■ **Work to complete**
In the data below, rewrite everything from the line containing "espace de personnalisation plus important." down to the line containing "Les distributeurs de", swapping "smartphone" for "mobile" and keeping the rest the same.

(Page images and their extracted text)

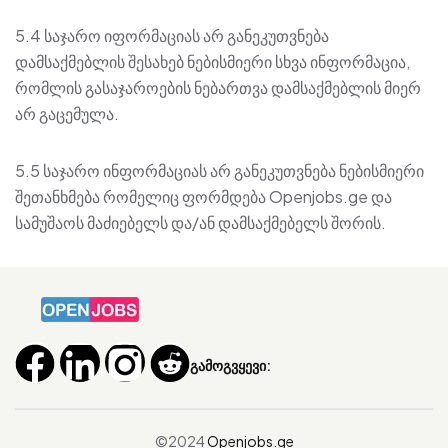
5.4 საჯარო იფორმაციას არ განეკუთვნება
დამსაქმებლის შესახებ ნებისმიერი სხვა ინფორმაცია,
რომლის გასაჯაროების ნებართვა დამსაქმებლის მიერ
არ გაცემულა.
5.5 საჯარო ინფორმაციას არ განეკუთვნება ნებისმიერი
შეთანხმება რომელიც ფორმდება Openjobs.ge და
სამუშაოს მაძიებელს და/ან დამსაქმებელს შორის.
გამოგვყევი:
©2024
Openjobs.ge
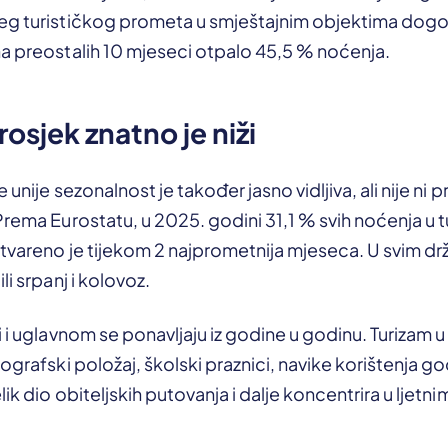
eg turističkog prometa u smještajnim objektima dogo
na preostalih 10 mjeseci otpalo 45,5 % noćenja.
osjek znatno je niži
 unije sezonalnost je također jasno vidljiva, ali nije ni p
Prema Eurostatu, u 2025. godini 31,1 % svih noćenja u 
stvareno je tijekom 2 najprometnija mjeseca. U svim d
li srpanj i kolovoz.
i i uglavnom se ponavljaju iz godine u godinu. Turizam 
eografski položaj, školski praznici, navike korištenja g
lik dio obiteljskih putovanja i dalje koncentrira u ljet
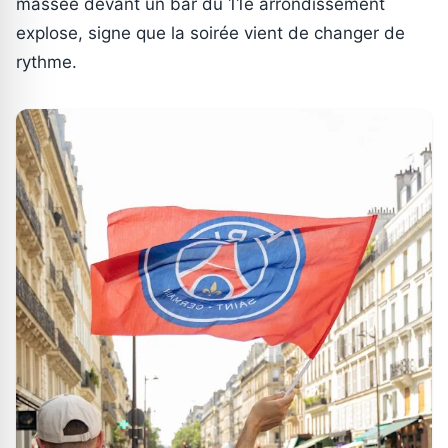
massée devant un bar du 11e arrondissement
explose, signe que la soirée vient de changer de
rythme.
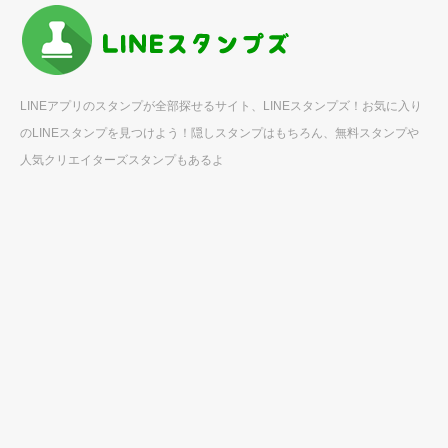
LINEアプリのスタンプが全部探せるサイト、LINEスタンプズ！お気に入り
のLINEスタンプを見つけよう！隠しスタンプはもちろん、無料スタンプや
人気クリエイターズスタンプもあるよ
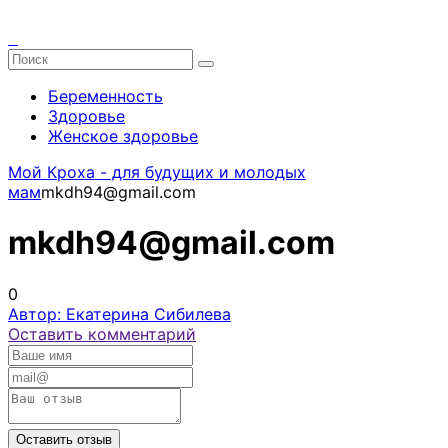
Беременность
Здоровье
Женское здоровье
Мой Кроха - для будущих и молодых
мам
mkdh94@gmail.com
mkdh94@gmail.com
0
Автор: Екатерина Сибилева
Оставить комментарий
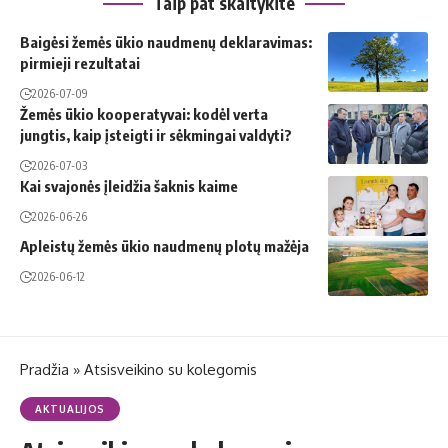
Taip pat skaitykite
Baigėsi žemės ūkio naudmenų deklaravimas:
pirmieji rezultatai
2026-07-09
Žemės ūkio kooperatyvai: kodėl verta
jungtis, kaip įsteigti ir sėkmingai valdyti?
2026-07-03
Kai svajonės įleidžia šaknis kaime
2026-06-26
Apleistų žemės ūkio naudmenų plotų mažėja
2026-06-12
Pradžia
»
Atsisveikino su kolegomis
AKTUALIJOS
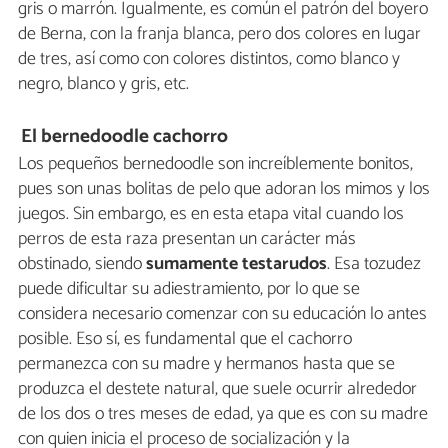
gris o marrón. Igualmente, es común el patrón del boyero
de Berna, con la franja blanca, pero dos colores en lugar
de tres, así como con colores distintos, como blanco y
negro, blanco y gris, etc.
El bernedoodle cachorro
Los pequeños bernedoodle son increíblemente bonitos,
pues son unas bolitas de pelo que adoran los mimos y los
juegos. Sin embargo, es en esta etapa vital cuando los
perros de esta raza presentan un carácter más
obstinado, siendo
sumamente testarudos
. Esa tozudez
puede dificultar su adiestramiento, por lo que se
considera necesario comenzar con su educación lo antes
posible. Eso sí, es fundamental que el cachorro
permanezca con su madre y hermanos hasta que se
produzca el destete natural, que suele ocurrir alrededor
de los dos o tres meses de edad, ya que es con su madre
con quien inicia el proceso de socialización y la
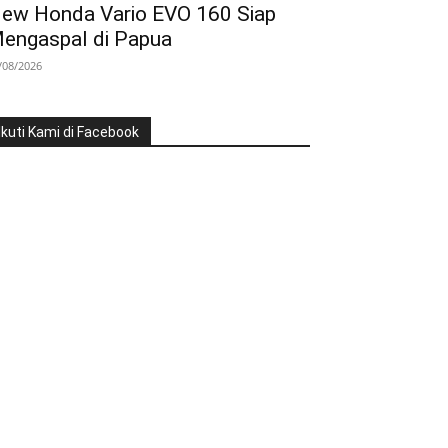
ew Honda Vario EVO 160 Siap
engaspal di Papua
/08/2026
Ikuti Kami di Facebook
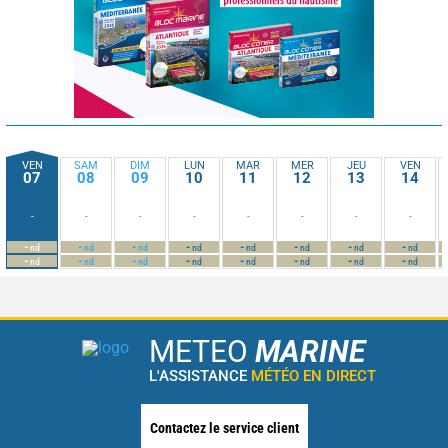
VEN
SAM
DIM
LUN
MAR
MER
JEU
VEN
07
08
09
10
11
12
13
14
-
-
-
-
-
-
-
-
-
-
-
-
-
-
-
-
nd
nd
nd
nd
nd
nd
nd
nd
-
-
-
-
-
-
-
-
nd
nd
nd
nd
nd
nd
nd
nd
METEO
MARINE
L'ASSISTANCE
MÉTÉO EN DIRECT
Contactez le service client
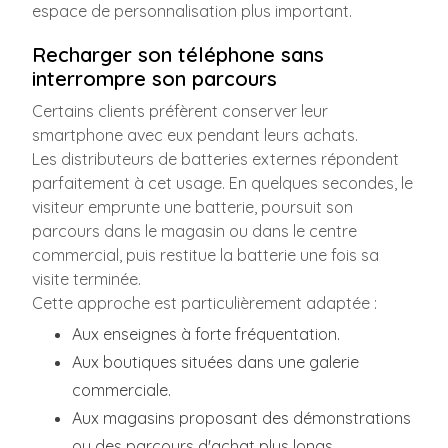
espace de personnalisation plus important.
Recharger son téléphone sans
interrompre son parcours
Certains clients préfèrent conserver leur
smartphone avec eux pendant leurs achats.
Les distributeurs de batteries externes répondent
parfaitement à cet usage. En quelques secondes, le
visiteur emprunte une batterie, poursuit son
parcours dans le magasin ou dans le centre
commercial, puis restitue la batterie une fois sa
visite terminée.
Cette approche est particulièrement adaptée :
Aux enseignes à forte fréquentation.
Aux boutiques situées dans une galerie
commerciale.
Aux magasins proposant des démonstrations
ou des parcours d'achat plus longs.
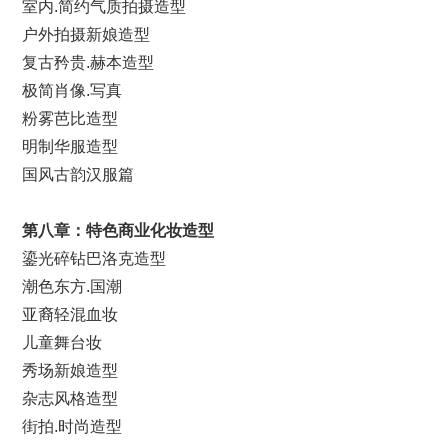
室内.简约气质拍摄造型
户外拍摄新娘造型
复古矜贵.赫本造型
极简肖像.写真
粉雾芭比造型
明制华服造型
国风古韵汉服篇
第
八
章：特色
商业化妆
造型
鎏光碎钻巴洛克造型
潮色东方.国潮
亚裔轻混血妆
儿童舞台妆
秀场新娘造型
杂志风格造型
街拍.时尚造型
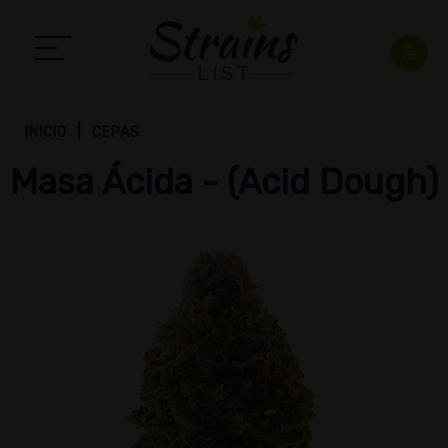
INICIO
CEPAS
Masa Ácida - (Acid Dough)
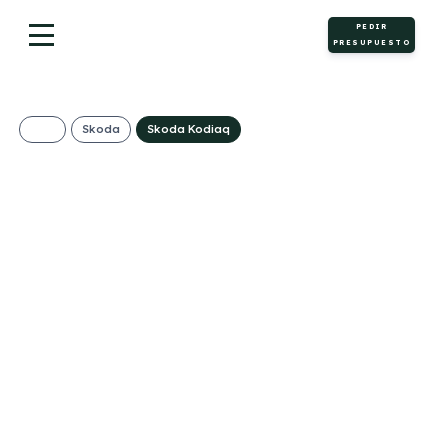
PEDIR
PRESUPUESTO
Skoda
Skoda Kodiaq
SKODA Kodiaq 2.0
TDI DSG Selection
555€/Mes
Desde:
+ IVA
Diésel
Automático
150cv
C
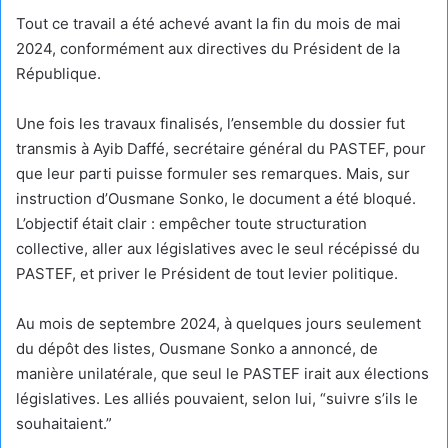
Tout ce travail a été achevé avant la fin du mois de mai
2024, conformément aux directives du Président de la
République.
Une fois les travaux finalisés, l’ensemble du dossier fut
transmis à Ayib Daffé, secrétaire général du PASTEF, pour
que leur parti puisse formuler ses remarques. Mais, sur
instruction d’Ousmane Sonko, le document a été bloqué.
L’objectif était clair : empêcher toute structuration
collective, aller aux législatives avec le seul récépissé du
PASTEF, et priver le Président de tout levier politique.
Au mois de septembre 2024, à quelques jours seulement
du dépôt des listes, Ousmane Sonko a annoncé, de
manière unilatérale, que seul le PASTEF irait aux élections
législatives. Les alliés pouvaient, selon lui, “suivre s’ils le
souhaitaient.”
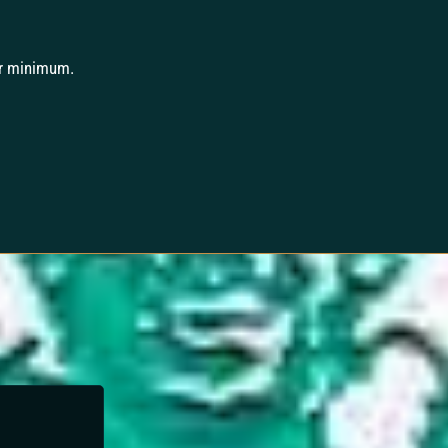
ur minimum.
Tristan N.
The Escapers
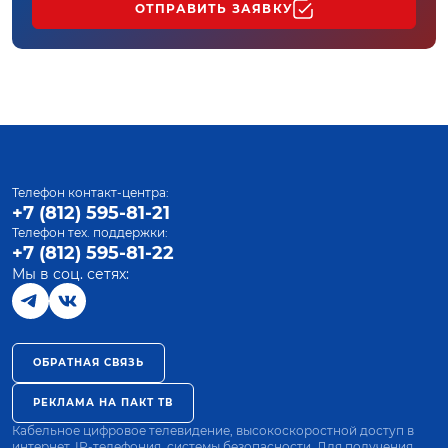
ОТПРАВИТЬ ЗАЯВКУ
Телефон контакт-центра:
+7 (812) 595-81-21
Телефон тех. поддержки:
+7 (812) 595-81-22
Мы в соц. сетях:
ОБРАТНАЯ СВЯЗЬ
РЕКЛАМА НА ПАКТ ТВ
Кабельное цифровое телевидение, высокоскоростной доступ в
интернет, IP-телефония, системы безопасности. Для получения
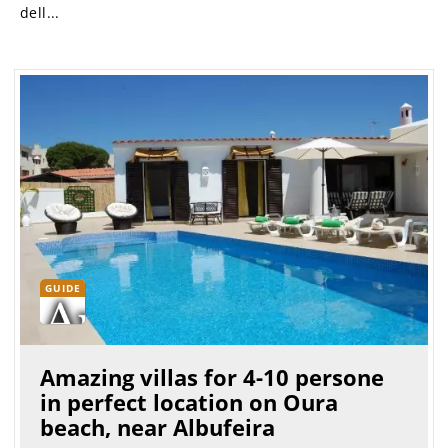
dell...
GUIDE
Amazing villas for 4-10 persone
in perfect location on Oura
beach, near Albufeira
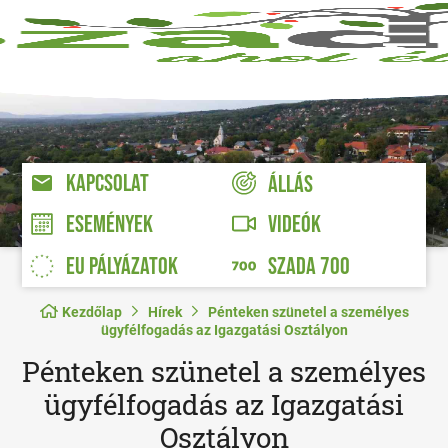
KAPCSOLAT
ÁLLÁS
VIDEÓK
ESEMÉNYEK
EU PÁLYÁZATOK
SZADA 700
Kezdőlap
Hírek
Pénteken szünetel a személyes
ügyfélfogadás az Igazgatási Osztályon
Pénteken szünetel a személyes
ügyfélfogadás az Igazgatási
Osztályon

■ **Response area**
espace de personnalisation plus important.
Recharger son téléphone sans
interrompre son parcours
Certains clients préfèrent conserver leur
mobile avec eux pendant leurs achats.
Les distributeurs de batteries externes répondent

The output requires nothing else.